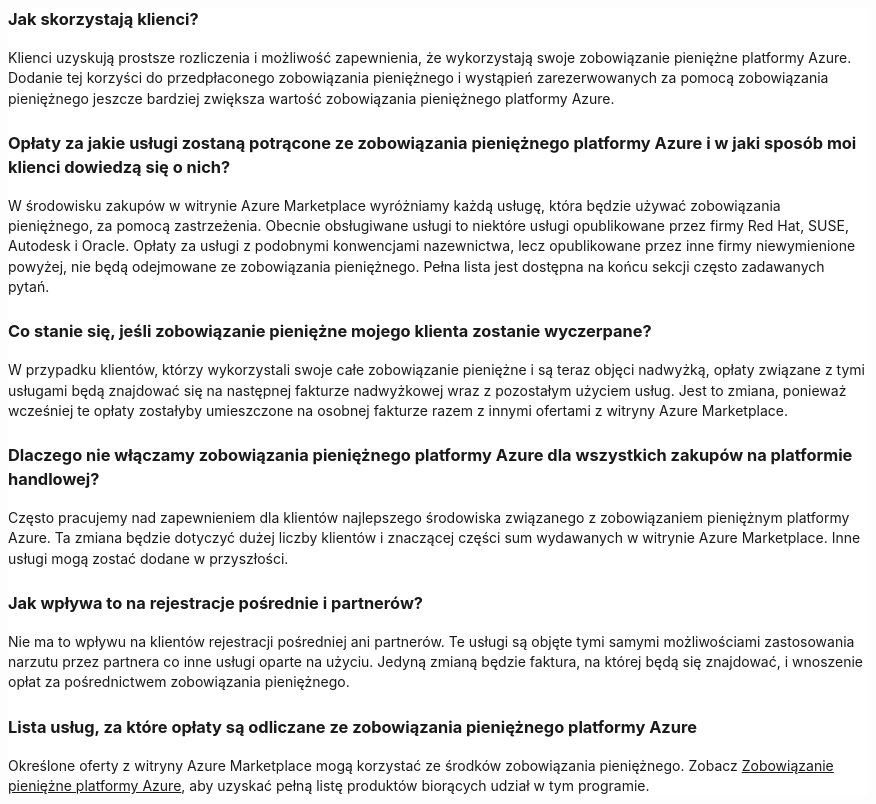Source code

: ### <a name="what-is-the-customer-benefit"></a>Jak skorzystają klienci?

Klienci uzyskują prostsze rozliczenia i możliwość zapewnienia, że wykorzystają swoje zobowiązanie pieniężne platformy Azure.  Dodanie tej korzyści do przedpłaconego zobowiązania pieniężnego i wystąpień zarezerwowanych za pomocą zobowiązania pieniężnego jeszcze bardziej zwiększa wartość zobowiązania pieniężnego platformy Azure.

### <a name="what-services-will-deduct-from-azure-monetary-commitment-and-how-will-my-customer-know"></a>Opłaty za jakie usługi zostaną potrącone ze zobowiązania pieniężnego platformy Azure i w jaki sposób moi klienci dowiedzą się o nich?

W środowisku zakupów w witrynie Azure Marketplace wyróżniamy każdą usługę, która będzie używać zobowiązania pieniężnego, za pomocą zastrzeżenia. Obecnie obsługiwane usługi to niektóre usługi opublikowane przez firmy Red Hat, SUSE, Autodesk i Oracle. Opłaty za usługi z podobnymi konwencjami nazewnictwa, lecz opublikowane przez inne firmy niewymienione powyżej, nie będą odejmowane ze zobowiązania pieniężnego. Pełna lista jest dostępna na końcu sekcji często zadawanych pytań.

### <a name="what-if-my-customer-runs-out-of-monetary-commitment"></a>Co stanie się, jeśli zobowiązanie pieniężne mojego klienta zostanie wyczerpane?

W przypadku klientów, którzy wykorzystali swoje całe zobowiązanie pieniężne i są teraz objęci nadwyżką, opłaty związane z tymi usługami będą znajdować się na następnej fakturze nadwyżkowej wraz z pozostałym użyciem usług.  Jest to zmiana, ponieważ wcześniej te opłaty zostałyby umieszczone na osobnej fakturze razem z innymi ofertami z witryny Azure Marketplace.

### <a name="why-are-we-not-enabling-azure-monetary-commitment-for-all-marketplace-purchases"></a>Dlaczego nie włączamy zobowiązania pieniężnego platformy Azure dla wszystkich zakupów na platformie handlowej?

Często pracujemy nad zapewnieniem dla klientów najlepszego środowiska związanego z zobowiązaniem pieniężnym platformy Azure. Ta zmiana będzie dotyczyć dużej liczby klientów i znaczącej części sum wydawanych w witrynie Azure Marketplace. Inne usługi mogą zostać dodane w przyszłości.

### <a name="how-does-this-impact-indirect-enrollment-and-partners"></a>Jak wpływa to na rejestracje pośrednie i partnerów?

Nie ma to wpływu na klientów rejestracji pośredniej ani partnerów. Te usługi są objęte tymi samymi możliwościami zastosowania narzutu przez partnera co inne usługi oparte na użyciu. Jedyną zmianą będzie faktura, na której będą się znajdować, i wnoszenie opłat za pośrednictwem zobowiązania pieniężnego.

### <a name="list-of-services-that-will-deduct-from-azure-monetary-commitment"></a>Lista usług, za które opłaty są odliczane ze zobowiązania pieniężnego platformy Azure

Określone oferty z witryny Azure Marketplace mogą korzystać ze środków zobowiązania pieniężnego. Zobacz [Zobowiązanie pieniężne platformy Azure](https://azure.microsoft.com/updates/azure-marketplace-third-party-reseller-services-now-use-azure-monetary-commitment), aby uzyskać pełną listę produktów biorących udział w tym programie.
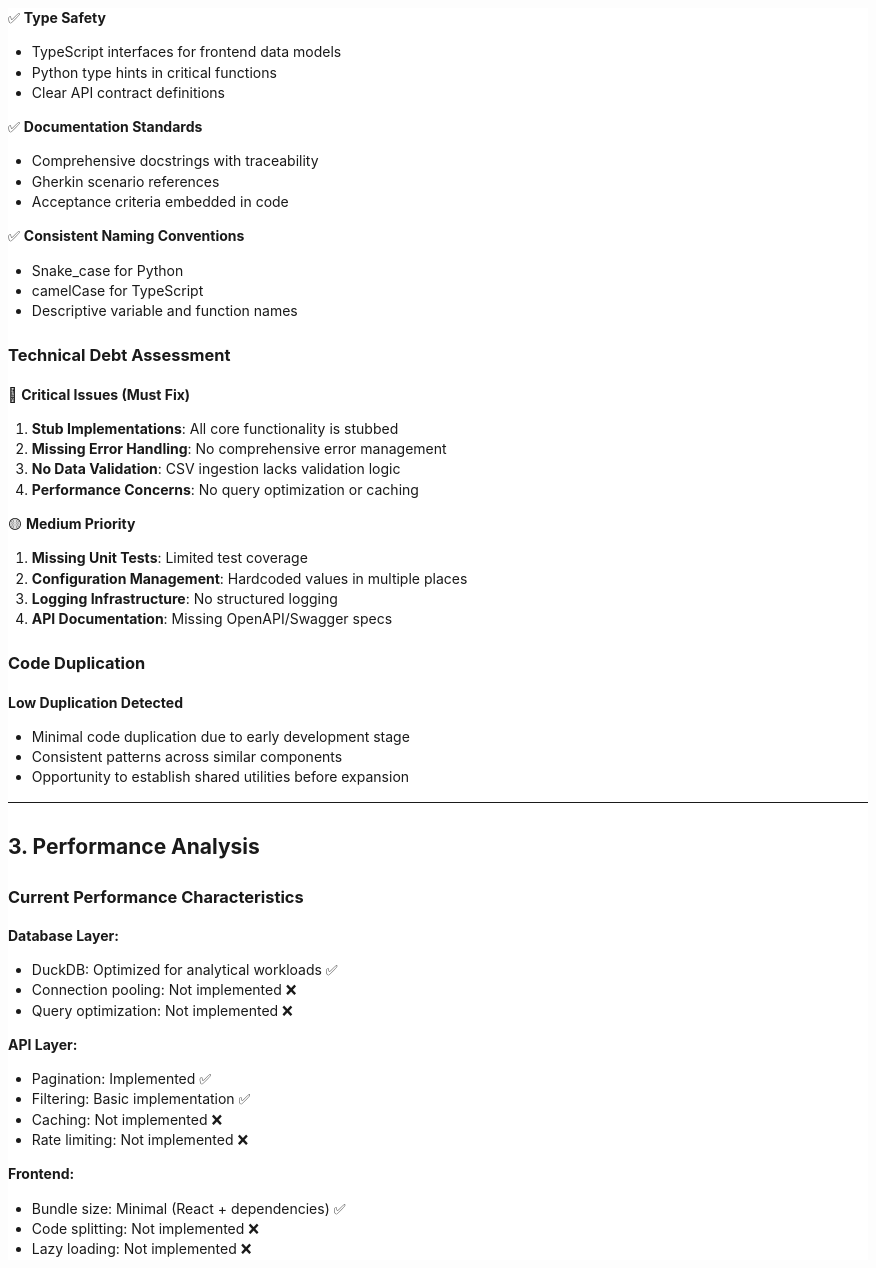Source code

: ✅ **Type Safety**
- TypeScript interfaces for frontend data models
- Python type hints in critical functions
- Clear API contract definitions

✅ **Documentation Standards**
- Comprehensive docstrings with traceability
- Gherkin scenario references
- Acceptance criteria embedded in code

✅ **Consistent Naming Conventions**
- Snake_case for Python
- camelCase for TypeScript
- Descriptive variable and function names

### Technical Debt Assessment

🔴 **Critical Issues (Must Fix)**
1. **Stub Implementations**: All core functionality is stubbed
2. **Missing Error Handling**: No comprehensive error management
3. **No Data Validation**: CSV ingestion lacks validation logic
4. **Performance Concerns**: No query optimization or caching

🟡 **Medium Priority**
1. **Missing Unit Tests**: Limited test coverage
2. **Configuration Management**: Hardcoded values in multiple places
3. **Logging Infrastructure**: No structured logging
4. **API Documentation**: Missing OpenAPI/Swagger specs

### Code Duplication

**Low Duplication Detected**
- Minimal code duplication due to early development stage
- Consistent patterns across similar components
- Opportunity to establish shared utilities before expansion

---

## 3. Performance Analysis

### Current Performance Characteristics

**Database Layer:**
- DuckDB: Optimized for analytical workloads ✅
- Connection pooling: Not implemented ❌
- Query optimization: Not implemented ❌

**API Layer:**
- Pagination: Implemented ✅
- Filtering: Basic implementation ✅
- Caching: Not implemented ❌
- Rate limiting: Not implemented ❌

**Frontend:**
- Bundle size: Minimal (React + dependencies) ✅
- Code splitting: Not implemented ❌
- Lazy loading: Not implemented ❌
####################
◆ **ABOUT THIS EXERCISE**: Reproduce verbatim the lines above, from the line with "- Minimal code" through the line with "### Current Performance Characteristics".

◆ **COMPLETED TASK**:
- Minimal code duplication due to early development stage
- Consistent patterns across similar components
- Opportunity to establish shared utilities before expansion

---

## 3. Performance Analysis

### Current Performance Characteristics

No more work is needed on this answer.